Applying Averages To Your Investment Plan

The reason we must speak to averages and standard deviation is because it is the only sensible way to get some approximation of what to plan around moving forward. The year-to-year returns will most likely look nothing like the “average,” just like the coin flipping example above. There will be years where we are up 20% and years where we are down 20% – and that’s perfectly normal. I want that to really sink in.

Learn To “Expect” Some Losses

There will be years where your portfolio is going to lose a significant amount of money. History illustrates that fact quite clearly. But history also shows that those who stay disciplined and maintain their investments through these downturns always come out ahead, especially if they rebalance their portfolio periodically. The “average” return is largely driven by big market movements, both positively and negatively. Without the ability to predict the future, you need to stay fully invested to capture the average return.

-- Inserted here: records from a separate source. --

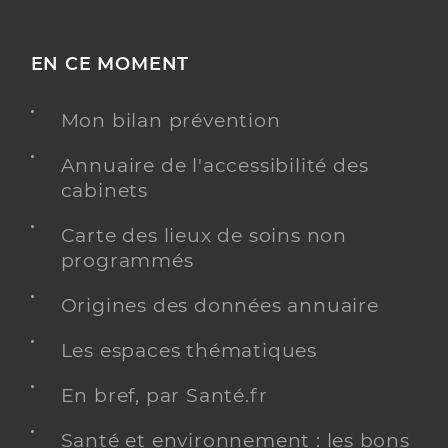
EN CE MOMENT
Mon bilan prévention
Annuaire de l'accessibilité des
cabinets
Carte des lieux de soins non
programmés
Origines des données annuaire
Les espaces thématiques
En bref, par Santé.fr
Santé et environnement : les bons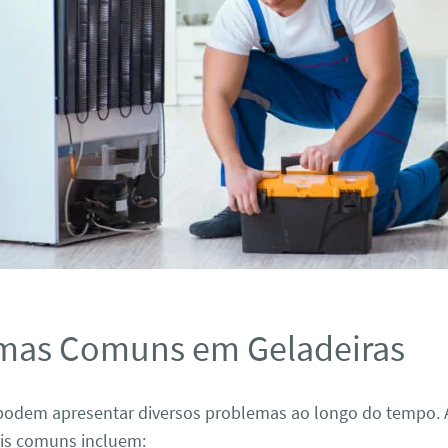
mas Comuns em Geladeiras
 podem apresentar diversos problemas ao longo do tempo. 
is comuns incluem: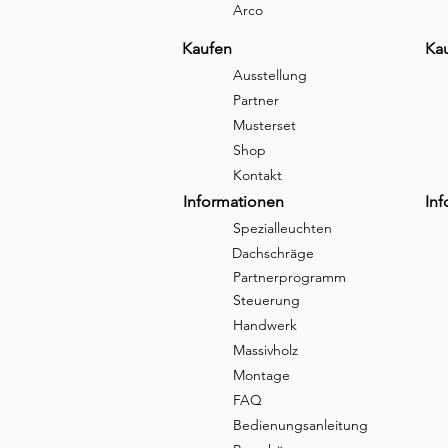
Arco
Kaufen
Ka
Ausstellung
Partner
Musterset
Shop
Kontakt
Informationen
In
Spezialleuchten
Dachschräge
Partnerprogramm
Steuerung
Handwerk
Massivholz
Montage
FAQ
Bedienungsanleitung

However, most investors find this very difficult in practice because they anchor their short-term expectations to a long-term average. Even a few percentage point loss causes many investors to question their long-term plan, despite the fact that those returns are exactly in line with reasonable expectations.

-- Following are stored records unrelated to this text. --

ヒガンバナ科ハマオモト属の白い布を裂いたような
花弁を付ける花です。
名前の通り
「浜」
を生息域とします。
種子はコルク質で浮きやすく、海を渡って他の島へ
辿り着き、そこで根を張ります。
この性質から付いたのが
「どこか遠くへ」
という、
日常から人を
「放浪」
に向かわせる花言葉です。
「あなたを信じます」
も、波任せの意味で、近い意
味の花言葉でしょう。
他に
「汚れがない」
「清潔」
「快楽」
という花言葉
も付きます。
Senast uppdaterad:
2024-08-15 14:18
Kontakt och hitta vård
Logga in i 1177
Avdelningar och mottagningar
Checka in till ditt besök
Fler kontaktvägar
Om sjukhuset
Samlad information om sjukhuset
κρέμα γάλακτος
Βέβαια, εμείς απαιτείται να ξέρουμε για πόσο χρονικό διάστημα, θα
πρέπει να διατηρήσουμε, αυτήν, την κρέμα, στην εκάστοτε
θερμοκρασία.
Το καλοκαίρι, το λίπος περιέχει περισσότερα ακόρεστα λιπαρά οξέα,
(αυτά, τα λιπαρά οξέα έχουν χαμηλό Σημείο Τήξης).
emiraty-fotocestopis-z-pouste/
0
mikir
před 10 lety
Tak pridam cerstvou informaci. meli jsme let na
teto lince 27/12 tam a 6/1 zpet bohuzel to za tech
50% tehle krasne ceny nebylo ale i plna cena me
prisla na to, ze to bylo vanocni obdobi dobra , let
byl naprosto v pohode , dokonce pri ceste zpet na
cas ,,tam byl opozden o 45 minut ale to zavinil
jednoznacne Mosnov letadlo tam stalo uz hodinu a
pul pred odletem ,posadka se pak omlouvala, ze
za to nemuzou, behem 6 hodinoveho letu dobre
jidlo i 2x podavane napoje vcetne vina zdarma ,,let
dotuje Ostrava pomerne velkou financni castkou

How Can You Stay Out Of Trouble?

At Financial Plan, we diversify our portfolios to reduce the variation in returns while still maintaining the average expected return. However, an important consideration with a well-diversified, pragmatic portfolio is that there will always be a stock, a fund, a sector, or a market that is outperforming the portfolio. Always. That’s the nature of diversification. The point is that no one knows in advance what will be the next performer; the pragmatic approach, then, is to capture the entire market returns in an intelligent, efficient manner.

What’s The Bottom Line?

So what does this mean for you, the investor? Your primary goal in investing is likely very simple: success. And as history has shown time and time again, one of the primary determinants of success is how you react where your returns are below what you expect them to be. View average returns for what they are: not day-to-day or year-to-year guarantees, but rather approximations around which your actual return will fluctuate. Only then will you be prepared for the reality of investing and poised to succeed.